▶ **Aim of the exercise**: Write out the following listing's lines from the one with "1.0 | 1.2 | V |" to the one with "December 29, 2004", exactly, with both included and no others.

▶ **Available data**:

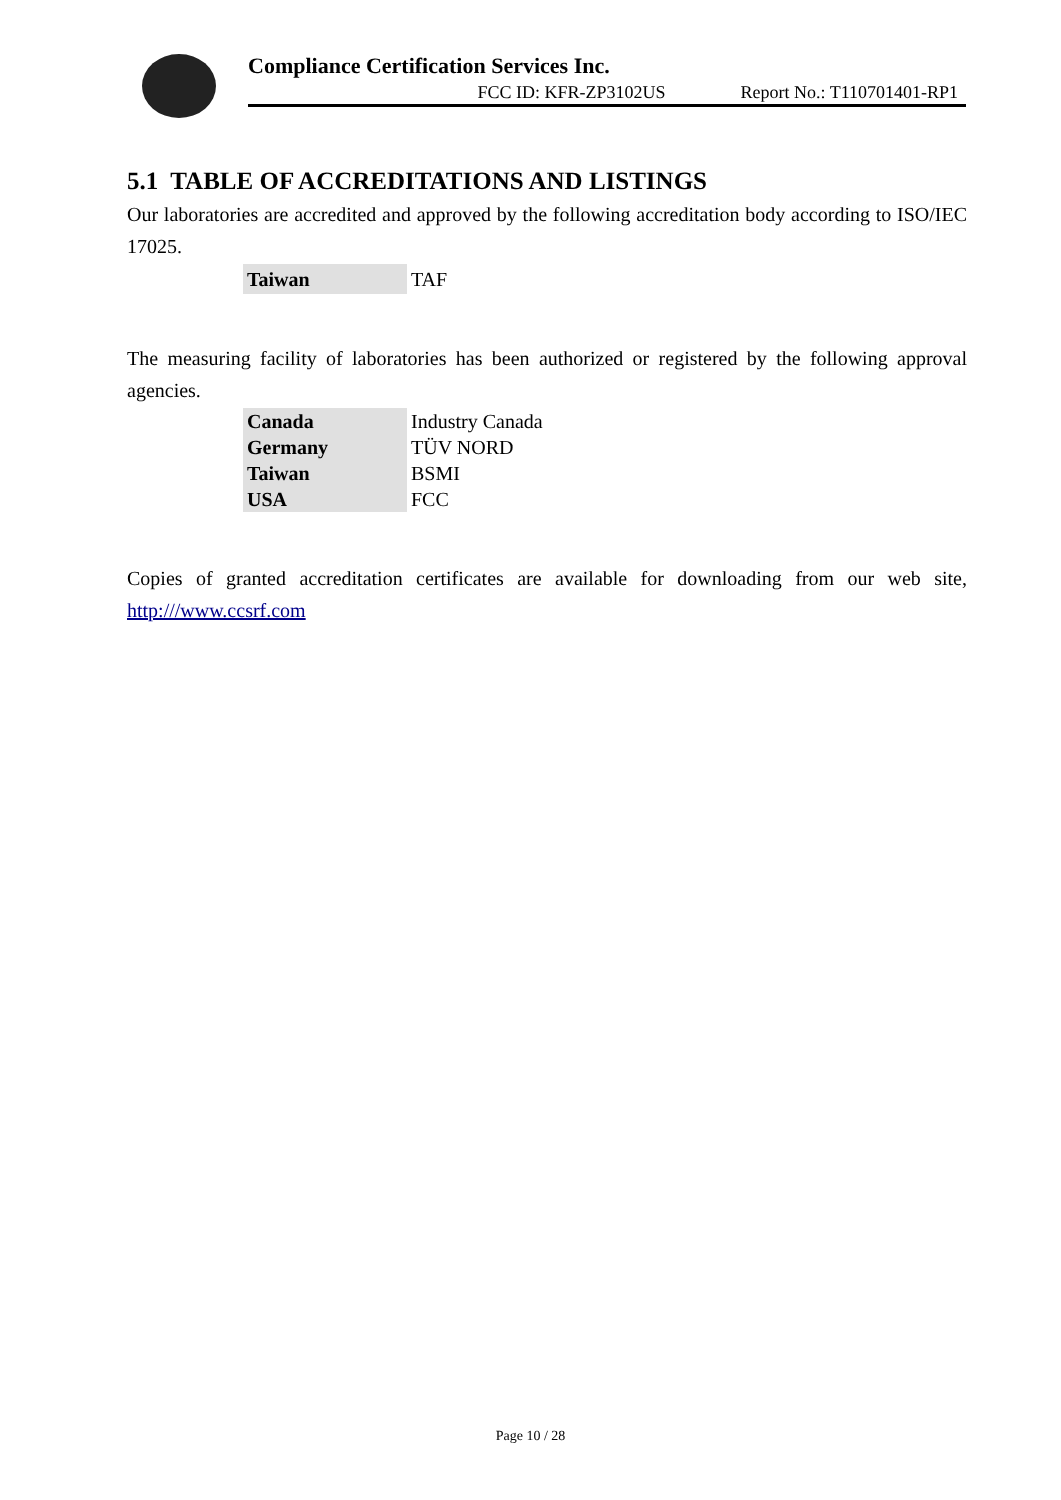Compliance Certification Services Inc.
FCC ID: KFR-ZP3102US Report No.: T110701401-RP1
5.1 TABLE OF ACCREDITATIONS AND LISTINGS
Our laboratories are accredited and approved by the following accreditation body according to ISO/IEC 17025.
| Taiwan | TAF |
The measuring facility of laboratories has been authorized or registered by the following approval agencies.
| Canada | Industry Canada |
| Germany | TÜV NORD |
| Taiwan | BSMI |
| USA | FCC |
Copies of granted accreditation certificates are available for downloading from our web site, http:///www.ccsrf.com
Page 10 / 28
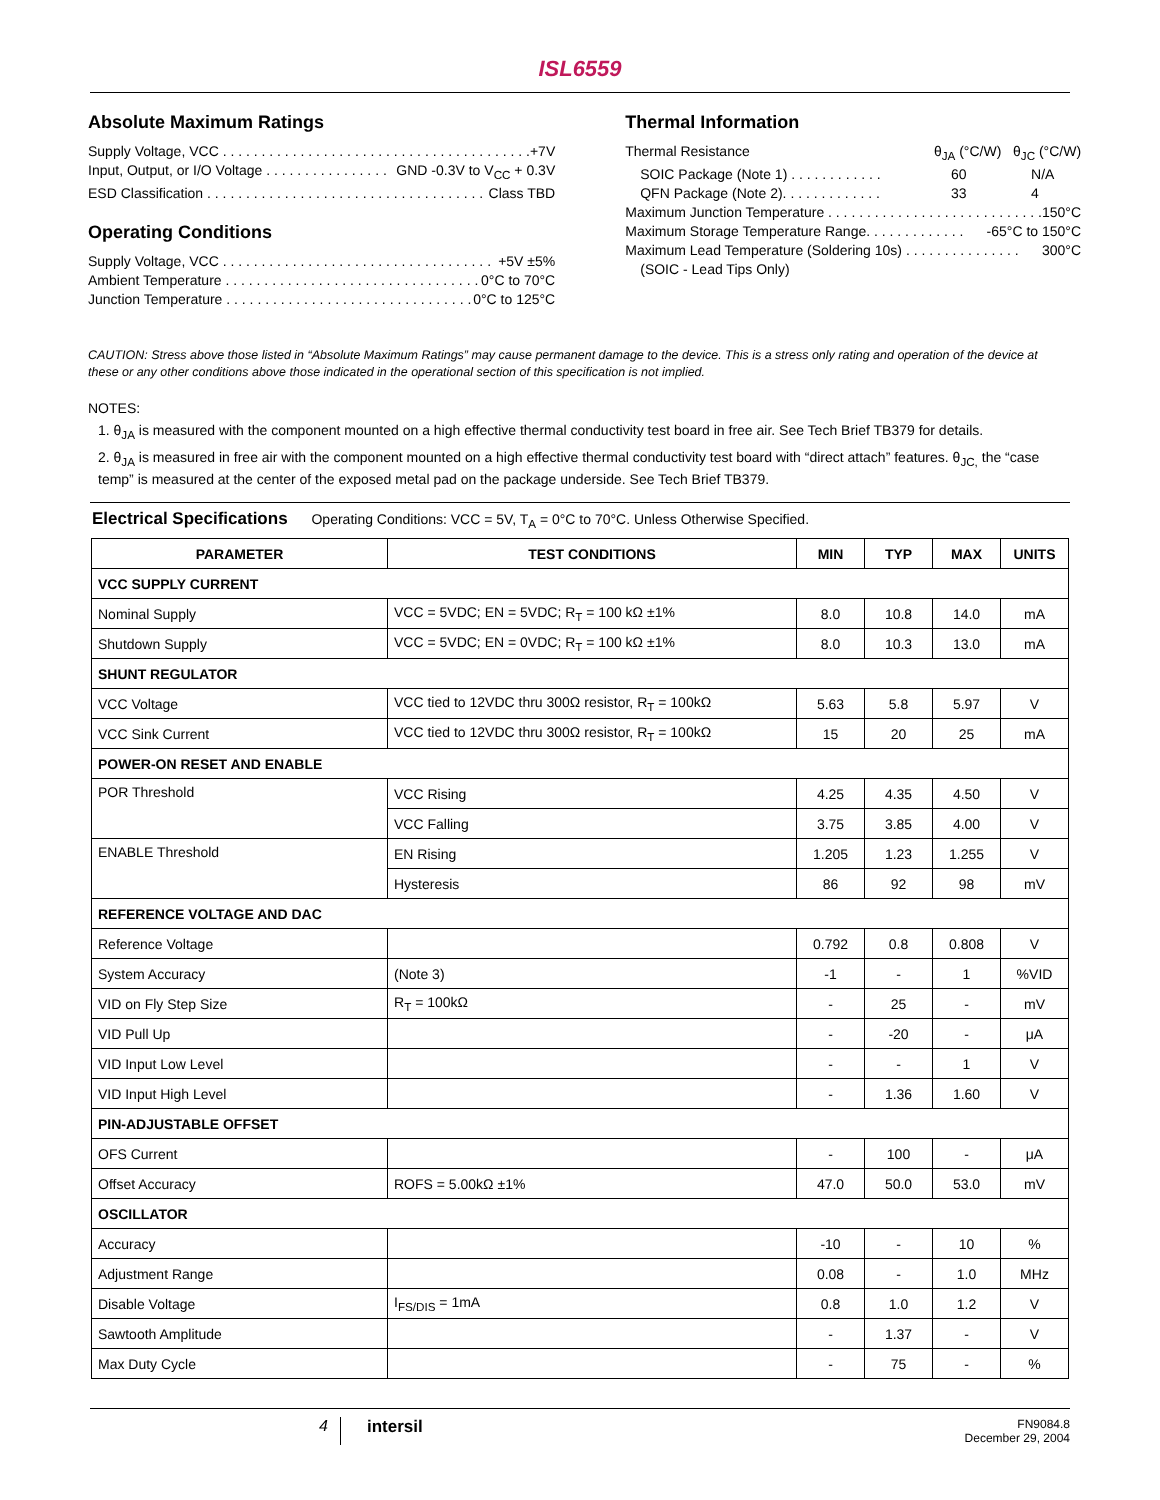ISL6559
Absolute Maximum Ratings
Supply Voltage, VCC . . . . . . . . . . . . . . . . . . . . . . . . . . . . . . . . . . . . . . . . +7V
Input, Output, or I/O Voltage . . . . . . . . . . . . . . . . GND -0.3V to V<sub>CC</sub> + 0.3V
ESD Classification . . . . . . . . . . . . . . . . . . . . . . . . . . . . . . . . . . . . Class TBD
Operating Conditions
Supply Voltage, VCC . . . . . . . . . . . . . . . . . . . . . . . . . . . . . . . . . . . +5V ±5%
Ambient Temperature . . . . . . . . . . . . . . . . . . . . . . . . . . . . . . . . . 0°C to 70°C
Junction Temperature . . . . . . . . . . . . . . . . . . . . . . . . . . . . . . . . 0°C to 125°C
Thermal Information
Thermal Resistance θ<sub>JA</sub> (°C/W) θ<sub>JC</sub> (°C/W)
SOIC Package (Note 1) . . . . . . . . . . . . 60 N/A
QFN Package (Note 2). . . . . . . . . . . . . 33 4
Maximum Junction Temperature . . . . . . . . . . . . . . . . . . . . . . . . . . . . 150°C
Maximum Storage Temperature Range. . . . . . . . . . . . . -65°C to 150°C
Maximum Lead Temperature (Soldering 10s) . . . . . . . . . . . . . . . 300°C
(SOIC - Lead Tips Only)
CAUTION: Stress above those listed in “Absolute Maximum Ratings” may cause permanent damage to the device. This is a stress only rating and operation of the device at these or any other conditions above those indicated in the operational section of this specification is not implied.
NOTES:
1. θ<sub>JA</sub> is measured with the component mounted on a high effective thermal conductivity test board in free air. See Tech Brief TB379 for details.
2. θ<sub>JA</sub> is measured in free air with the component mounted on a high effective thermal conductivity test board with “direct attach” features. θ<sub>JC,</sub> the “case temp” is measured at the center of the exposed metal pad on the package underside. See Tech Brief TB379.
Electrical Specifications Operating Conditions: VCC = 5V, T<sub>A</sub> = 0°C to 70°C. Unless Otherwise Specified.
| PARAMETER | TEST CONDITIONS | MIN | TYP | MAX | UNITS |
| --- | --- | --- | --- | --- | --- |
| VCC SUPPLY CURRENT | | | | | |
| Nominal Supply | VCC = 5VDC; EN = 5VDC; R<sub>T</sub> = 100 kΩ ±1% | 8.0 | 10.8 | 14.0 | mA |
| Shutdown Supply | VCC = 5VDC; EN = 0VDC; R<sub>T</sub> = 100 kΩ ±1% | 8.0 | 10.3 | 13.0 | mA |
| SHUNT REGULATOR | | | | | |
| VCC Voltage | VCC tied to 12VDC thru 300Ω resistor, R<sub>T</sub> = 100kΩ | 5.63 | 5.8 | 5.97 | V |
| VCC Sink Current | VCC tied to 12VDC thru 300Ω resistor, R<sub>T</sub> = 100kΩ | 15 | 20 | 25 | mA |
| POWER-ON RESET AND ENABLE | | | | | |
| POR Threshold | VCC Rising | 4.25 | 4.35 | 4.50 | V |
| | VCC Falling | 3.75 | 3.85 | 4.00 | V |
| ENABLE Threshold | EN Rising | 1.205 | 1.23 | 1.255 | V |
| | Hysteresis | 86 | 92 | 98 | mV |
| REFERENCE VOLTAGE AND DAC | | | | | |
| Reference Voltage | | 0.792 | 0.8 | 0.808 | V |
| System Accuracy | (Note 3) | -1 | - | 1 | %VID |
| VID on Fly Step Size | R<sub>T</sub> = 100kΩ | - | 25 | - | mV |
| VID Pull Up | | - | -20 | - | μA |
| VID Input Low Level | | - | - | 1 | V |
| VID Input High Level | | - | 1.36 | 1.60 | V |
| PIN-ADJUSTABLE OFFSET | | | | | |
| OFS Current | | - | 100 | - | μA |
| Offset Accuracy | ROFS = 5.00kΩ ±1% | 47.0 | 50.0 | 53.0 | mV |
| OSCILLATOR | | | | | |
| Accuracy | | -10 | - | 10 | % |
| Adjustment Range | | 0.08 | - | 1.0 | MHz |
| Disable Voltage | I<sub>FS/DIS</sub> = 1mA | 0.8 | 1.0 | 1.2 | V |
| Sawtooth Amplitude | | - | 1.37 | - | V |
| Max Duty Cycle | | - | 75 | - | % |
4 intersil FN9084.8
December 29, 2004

* * *

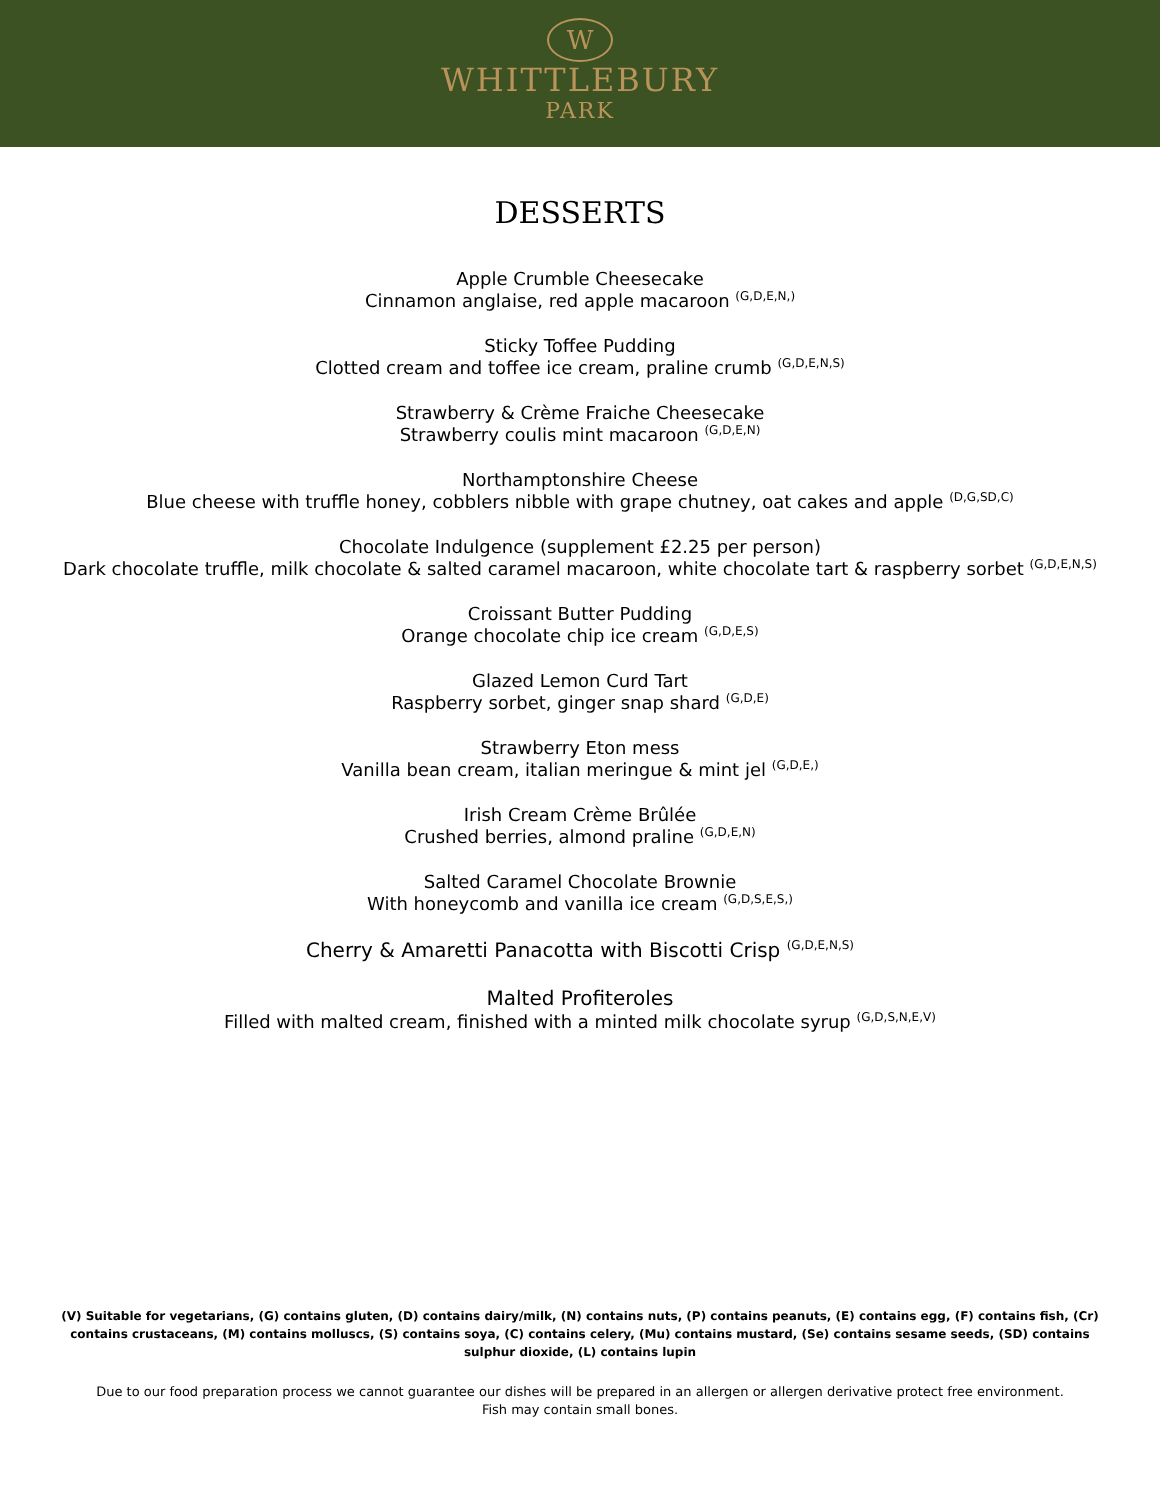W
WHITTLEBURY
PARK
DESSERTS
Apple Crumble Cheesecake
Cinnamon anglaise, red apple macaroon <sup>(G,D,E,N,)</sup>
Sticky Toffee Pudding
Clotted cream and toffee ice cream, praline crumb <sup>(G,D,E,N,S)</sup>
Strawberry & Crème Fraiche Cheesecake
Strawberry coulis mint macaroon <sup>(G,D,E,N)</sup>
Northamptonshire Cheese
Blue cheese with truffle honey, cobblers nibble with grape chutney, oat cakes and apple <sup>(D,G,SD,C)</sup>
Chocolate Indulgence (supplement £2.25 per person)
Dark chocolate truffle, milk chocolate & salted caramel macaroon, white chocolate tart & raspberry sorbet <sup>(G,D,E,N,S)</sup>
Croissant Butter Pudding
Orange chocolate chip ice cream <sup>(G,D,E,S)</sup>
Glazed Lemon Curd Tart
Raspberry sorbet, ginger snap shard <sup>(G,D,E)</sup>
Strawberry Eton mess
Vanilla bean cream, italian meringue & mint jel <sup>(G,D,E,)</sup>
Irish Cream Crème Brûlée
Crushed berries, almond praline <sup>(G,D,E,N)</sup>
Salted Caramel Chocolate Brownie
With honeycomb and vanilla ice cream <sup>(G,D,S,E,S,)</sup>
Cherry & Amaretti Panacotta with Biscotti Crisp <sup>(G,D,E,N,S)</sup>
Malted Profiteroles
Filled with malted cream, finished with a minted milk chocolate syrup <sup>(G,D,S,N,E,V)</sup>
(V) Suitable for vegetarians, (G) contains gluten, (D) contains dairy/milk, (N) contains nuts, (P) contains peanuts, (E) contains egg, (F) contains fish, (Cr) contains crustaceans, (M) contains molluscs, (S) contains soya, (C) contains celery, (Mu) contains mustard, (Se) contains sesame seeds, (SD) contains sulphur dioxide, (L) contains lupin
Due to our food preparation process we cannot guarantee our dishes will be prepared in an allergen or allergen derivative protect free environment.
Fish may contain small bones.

▶ **Completed task**:
| Disable Voltage | I<sub>FS/DIS</sub> = 1mA | 0.8 | 1.0 | 1.2 | V |
| Sawtooth Amplitude | | - | 1.37 | - | V |
| Max Duty Cycle | | - | 75 | - | % |
4 intersil FN9084.8
December 29, 2004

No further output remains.